You know that feeling of having an upset stomach in your sleep? It hurts so much that you'll actually wake up in the middle of the night, but you're never fully awake because you're so tired. And so all night you just have this unsettled feeling; you don't get good sleep and you're so drowsy and groggy that you're only semi-aware of what's wrong. Every day for two years I had that feeling; before I went to bed in my dorm, when I woke up to go to class, during breaks, eating lunch with people, hanging out with people. Every day, for two years. I tried to banish it away; I tried to just fall back asleep, but I knew that the problem was always there, even when I ignore it. That problem was that I didn't know anything for sure and couldn't be sure of anything. I was a philosophy major and my peers delighted in that ambiguity, but I hated it. My professors and classmates loved the agora of ideas; they were indeed the men of Athens who wanted Paul to preach endlessly on a subject. I was only in that damned city because I was waiting for someone to tell me who the unknown god was.

Let me remind my readers that I went to a Christian college. See, this problem wouldn't have been a quarter as distressing had I just gone to a secular institution. But what really sent chills through my soul was knowing just how badly CHRISTIANS disagreed with each other. Gordon College celebrated those disagreements. They called it unity in diversity. My freshman year, the school recruitment tagline was, "Freedom within a framework of faith." Today I vomit at the thought of that. Today, I understand what that statement truly is: a thinly veiled desire to replace any unpleasant parts of your Christian belief with whatever it is that fits your fancy.

The resolution, the antacid to my unrest was when I realized that it was never man's prerogative learn about God.

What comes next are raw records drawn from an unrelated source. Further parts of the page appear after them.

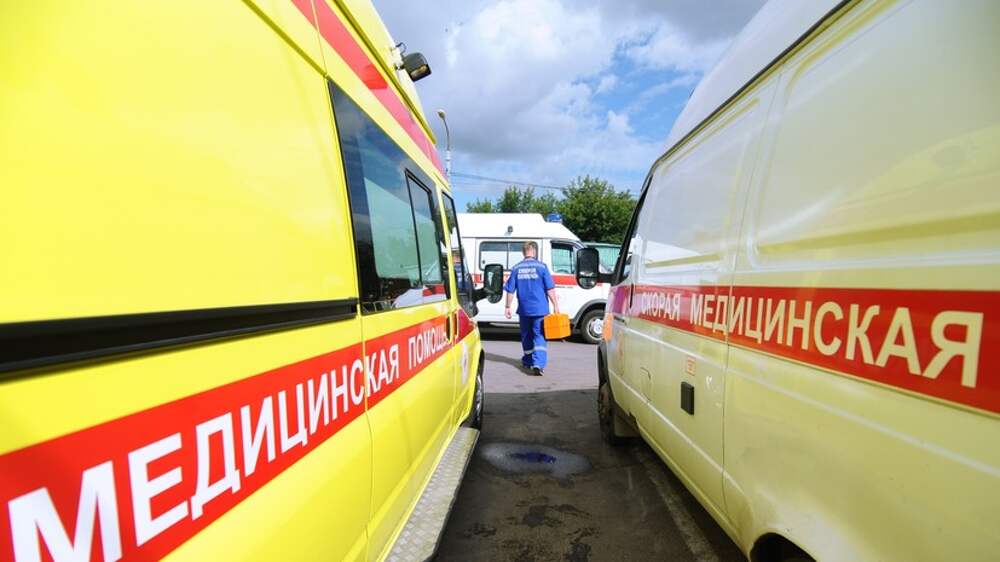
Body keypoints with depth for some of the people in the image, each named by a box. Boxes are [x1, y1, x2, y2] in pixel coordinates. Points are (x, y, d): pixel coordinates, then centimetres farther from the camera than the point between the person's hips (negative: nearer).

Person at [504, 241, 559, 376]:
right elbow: (550, 289, -7)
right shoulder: (541, 266, -6)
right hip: (540, 309, -3)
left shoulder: (516, 268, 3)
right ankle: (538, 364, -15)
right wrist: (555, 304, -1)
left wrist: (507, 307, 12)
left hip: (523, 309, 3)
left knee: (526, 336, 18)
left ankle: (528, 361, 32)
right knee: (539, 336, -1)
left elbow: (510, 290, 5)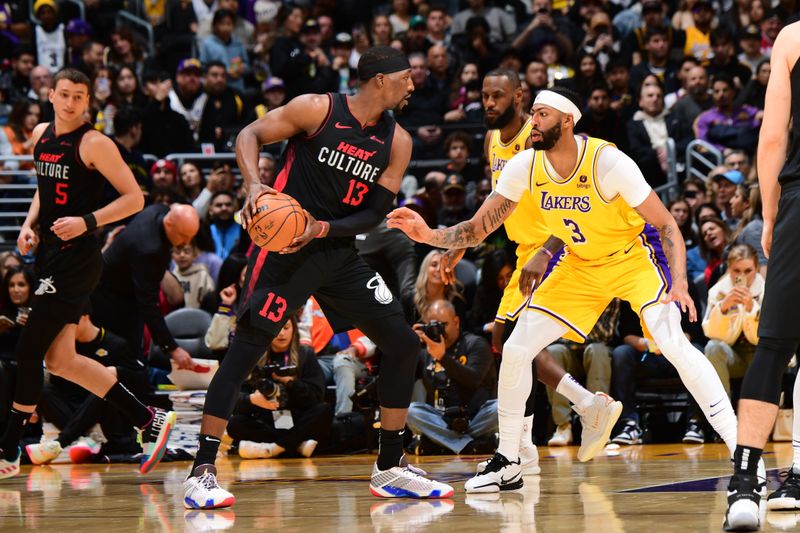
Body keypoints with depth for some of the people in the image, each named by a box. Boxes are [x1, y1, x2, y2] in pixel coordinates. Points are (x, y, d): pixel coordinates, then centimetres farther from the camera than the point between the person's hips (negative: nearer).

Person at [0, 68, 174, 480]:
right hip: (51, 256, 9)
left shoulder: (95, 144, -11)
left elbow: (134, 198, -11)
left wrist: (88, 221, -22)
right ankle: (150, 421, 15)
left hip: (76, 257, -9)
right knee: (60, 359, 9)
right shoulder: (41, 135, 12)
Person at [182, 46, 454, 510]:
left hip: (338, 251, 6)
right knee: (249, 344, -15)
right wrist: (255, 185, -22)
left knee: (403, 343, 3)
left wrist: (323, 228, -15)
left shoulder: (397, 142, 4)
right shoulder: (317, 109, -9)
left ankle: (391, 468, 15)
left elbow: (376, 213, 1)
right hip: (284, 246, -6)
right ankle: (202, 473, -14)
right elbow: (250, 135, -4)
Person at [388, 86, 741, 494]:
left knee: (673, 344, -27)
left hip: (633, 258, -5)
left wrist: (679, 283, -37)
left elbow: (666, 225, -22)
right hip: (580, 268, 5)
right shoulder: (524, 167, -13)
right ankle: (506, 464, 11)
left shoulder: (608, 162, -27)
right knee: (514, 351, -3)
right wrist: (429, 235, -25)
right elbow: (477, 230, -6)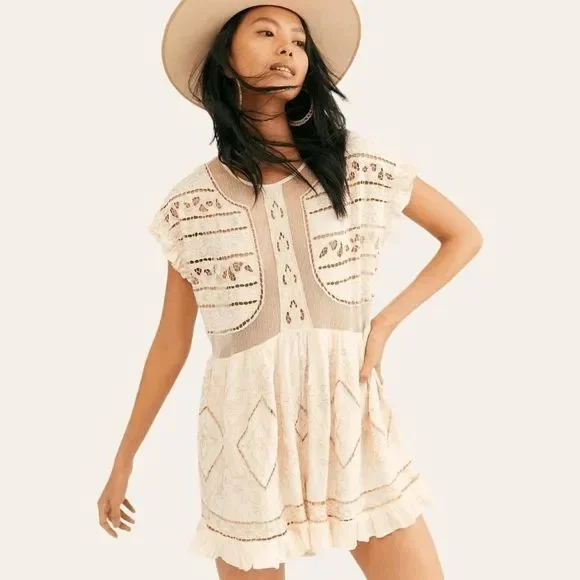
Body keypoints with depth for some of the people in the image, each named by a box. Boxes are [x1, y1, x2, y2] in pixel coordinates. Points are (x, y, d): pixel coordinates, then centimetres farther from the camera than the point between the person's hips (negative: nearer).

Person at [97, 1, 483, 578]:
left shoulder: (362, 167, -1)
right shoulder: (190, 203, -1)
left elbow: (464, 236, 10)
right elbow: (171, 342, 7)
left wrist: (384, 325, -1)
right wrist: (124, 459, 11)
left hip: (351, 415, 1)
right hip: (246, 428, 0)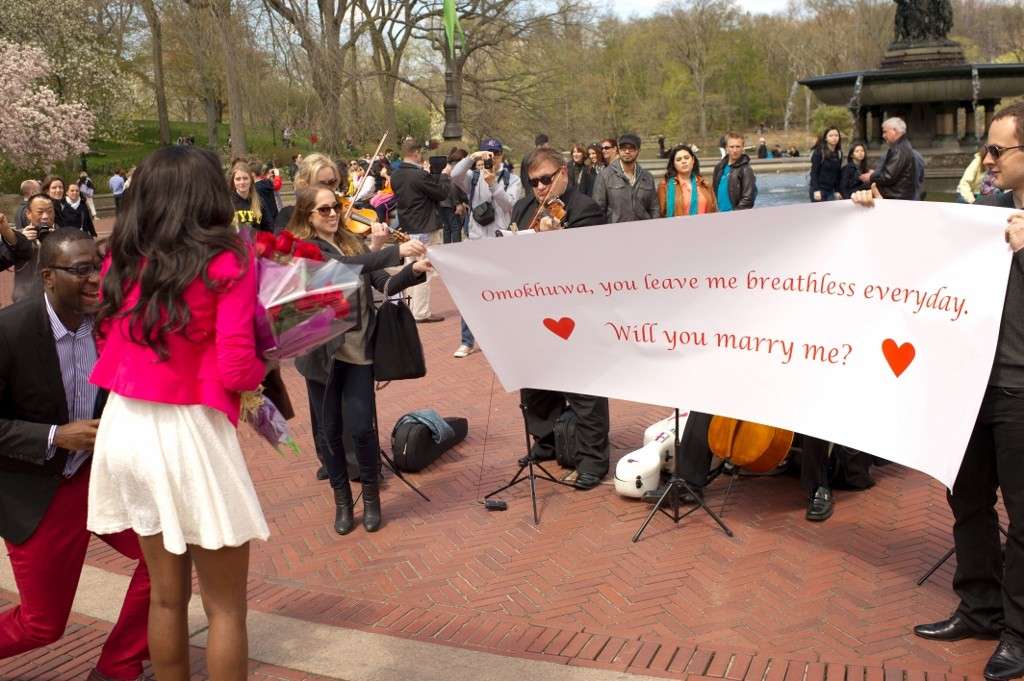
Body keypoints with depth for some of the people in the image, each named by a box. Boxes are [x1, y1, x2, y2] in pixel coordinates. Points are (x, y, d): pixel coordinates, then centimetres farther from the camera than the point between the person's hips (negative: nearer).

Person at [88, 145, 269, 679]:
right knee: (224, 606, 10)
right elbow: (236, 371, -17)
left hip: (124, 427, 6)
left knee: (166, 596, 22)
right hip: (189, 433, -6)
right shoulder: (228, 261, -11)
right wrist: (264, 365, 3)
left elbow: (109, 348, 14)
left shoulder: (119, 261, 5)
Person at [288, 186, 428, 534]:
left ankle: (371, 495, 22)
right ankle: (342, 499, 27)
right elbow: (344, 267, -26)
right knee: (329, 430, 8)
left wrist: (414, 270, -19)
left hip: (358, 347, 3)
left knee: (361, 427, -1)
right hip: (322, 351, -3)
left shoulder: (353, 243, 8)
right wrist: (395, 251, -34)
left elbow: (385, 284, 1)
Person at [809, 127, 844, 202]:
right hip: (819, 189, -5)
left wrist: (838, 191, 9)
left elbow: (838, 173, 14)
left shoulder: (839, 154, 9)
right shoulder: (819, 152, -8)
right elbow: (814, 172, -11)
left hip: (831, 190, 6)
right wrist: (816, 190, -18)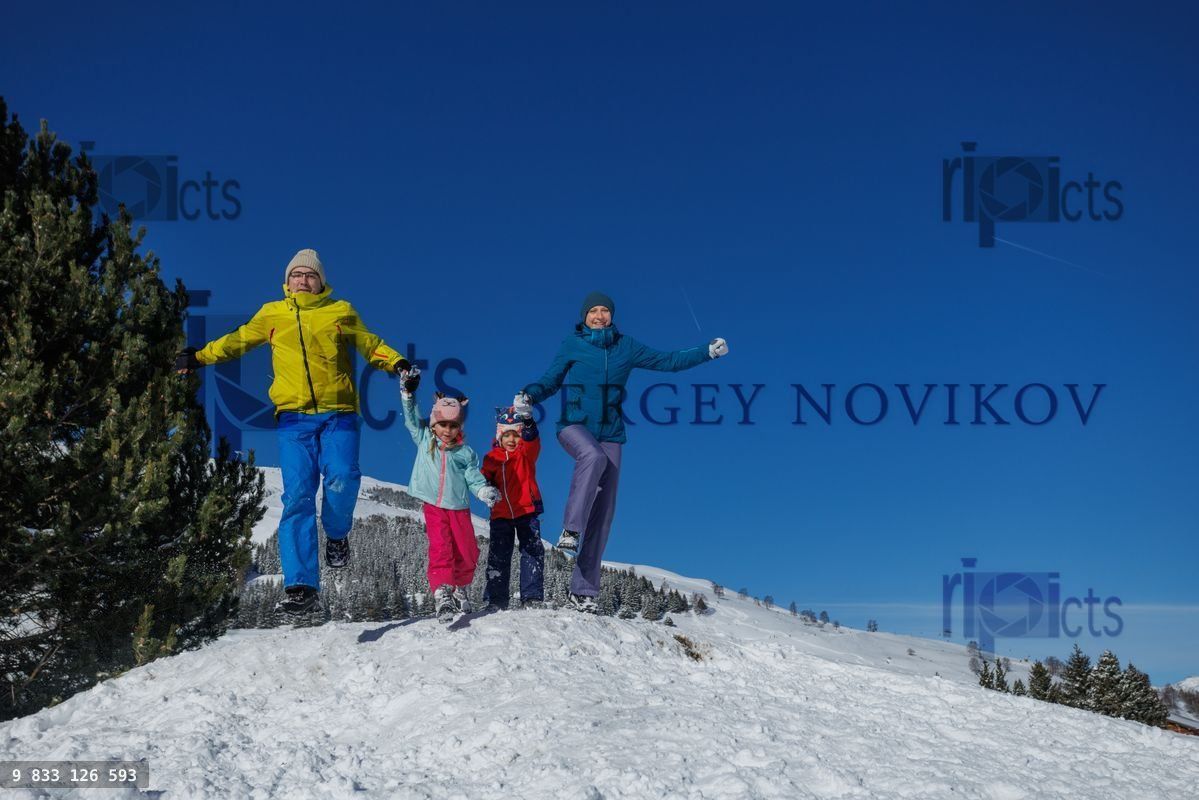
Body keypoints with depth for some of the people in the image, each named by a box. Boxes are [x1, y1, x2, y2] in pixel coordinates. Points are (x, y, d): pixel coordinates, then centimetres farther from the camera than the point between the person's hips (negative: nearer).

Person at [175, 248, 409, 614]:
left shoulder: (341, 312, 12)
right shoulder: (272, 314, 15)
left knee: (341, 479, -22)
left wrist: (396, 364, -2)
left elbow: (370, 344, 14)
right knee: (298, 497, -9)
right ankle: (301, 584, -8)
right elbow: (238, 340, 22)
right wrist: (199, 357, 11)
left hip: (338, 414, 0)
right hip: (294, 418, 1)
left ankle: (337, 534, 12)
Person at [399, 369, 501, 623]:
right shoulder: (424, 439, 6)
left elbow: (474, 479, 2)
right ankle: (442, 595, -20)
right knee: (440, 549, -15)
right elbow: (412, 418, 6)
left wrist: (485, 491, -16)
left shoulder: (465, 452, 4)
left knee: (468, 554, 4)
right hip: (432, 505, -1)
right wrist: (408, 392, -4)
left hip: (459, 508, 1)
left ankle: (460, 590, 26)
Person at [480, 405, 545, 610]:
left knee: (532, 553, -5)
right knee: (498, 557, 4)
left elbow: (531, 437, -22)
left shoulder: (527, 452, -2)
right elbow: (484, 480, 13)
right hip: (500, 514, 2)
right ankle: (496, 599, 9)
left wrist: (527, 418, -42)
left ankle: (531, 598, -2)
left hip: (527, 511, -2)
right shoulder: (491, 458, 5)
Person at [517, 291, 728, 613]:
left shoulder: (626, 347, 10)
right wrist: (528, 395, -18)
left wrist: (708, 352, 7)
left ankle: (583, 590, 1)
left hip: (610, 434, 3)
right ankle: (571, 529, -32)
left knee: (603, 513, -3)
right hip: (574, 426, -3)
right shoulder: (571, 345, 5)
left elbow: (668, 361, 14)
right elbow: (550, 381, 3)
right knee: (593, 456, -39)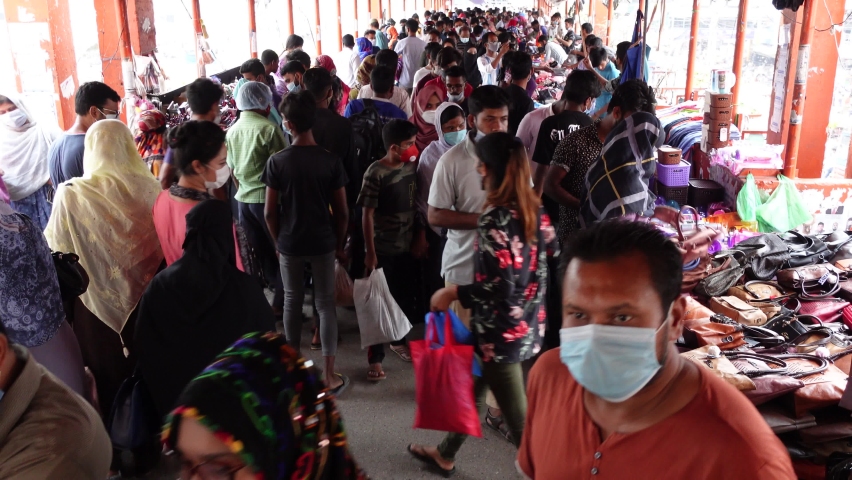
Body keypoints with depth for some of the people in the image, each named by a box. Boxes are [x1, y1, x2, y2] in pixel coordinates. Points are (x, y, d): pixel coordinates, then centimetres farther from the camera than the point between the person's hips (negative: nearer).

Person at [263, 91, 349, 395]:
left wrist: (278, 241, 9)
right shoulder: (331, 161, -9)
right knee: (325, 304, 8)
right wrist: (339, 245, 7)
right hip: (323, 242, 0)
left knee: (292, 302, 16)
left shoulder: (277, 161, -10)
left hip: (290, 243, 0)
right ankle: (330, 375, 11)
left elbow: (270, 212, -7)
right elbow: (341, 212, -6)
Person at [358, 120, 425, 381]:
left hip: (407, 246, 6)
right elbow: (367, 215, -15)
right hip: (383, 249, -6)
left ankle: (398, 341, 41)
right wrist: (370, 252, -15)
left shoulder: (412, 166, 1)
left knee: (405, 297, 19)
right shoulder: (376, 173, -17)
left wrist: (420, 236, 5)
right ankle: (375, 358, 14)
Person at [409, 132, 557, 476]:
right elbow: (551, 250, 10)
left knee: (517, 415, 5)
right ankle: (445, 455, 44)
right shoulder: (533, 208, 0)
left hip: (500, 331, -9)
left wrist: (453, 293, -14)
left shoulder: (494, 220, -24)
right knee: (472, 385, 25)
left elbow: (499, 288, -25)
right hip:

In fact, man, in his sinful state, is completely unable to know God or understand him. "Their foolish hearts were darkened..." Understanding this turned me to Christ, who is both revelation incarnate, and the solution to our blindness. Christ doesn't just come as God himself and say "here I am, now get to know me", but he also overcomes and removes my sin, which was the obstacle to me wanting to know him as who he truly is. I realized that the solution to the problem of interpretation is not a transcendent hermeneutical method, but that the object of interpretation is a self-revealing person. God isn't just knowable, he wants to be known by his people and he demonstrates his knowability in sending his Son, Jesus to earth to tabernacle among his people.

Therefore, a central tenet of the Christian worldview is that it is neither constructed nor discovered by humans; it is revealed as a gift of grace by God.

I thank you God, that you shroud yourself in darkness and yet you send the light of the world to us. I was once walking about in darkness, but a light has appeared. I was once blind, but my sight has been restored. In my helplessness, you reached out to me with your Son and saved me and gave me the truth. Jesus! Jesus! Oh how sweet your name is to me! I was once lost, but you saved me. I was once starving, so hungry. I thirsted, panted, for a drink that will satisfy me, and you were living water. Jesus! Jesus! I praise you for in you I have found my way home. Amen.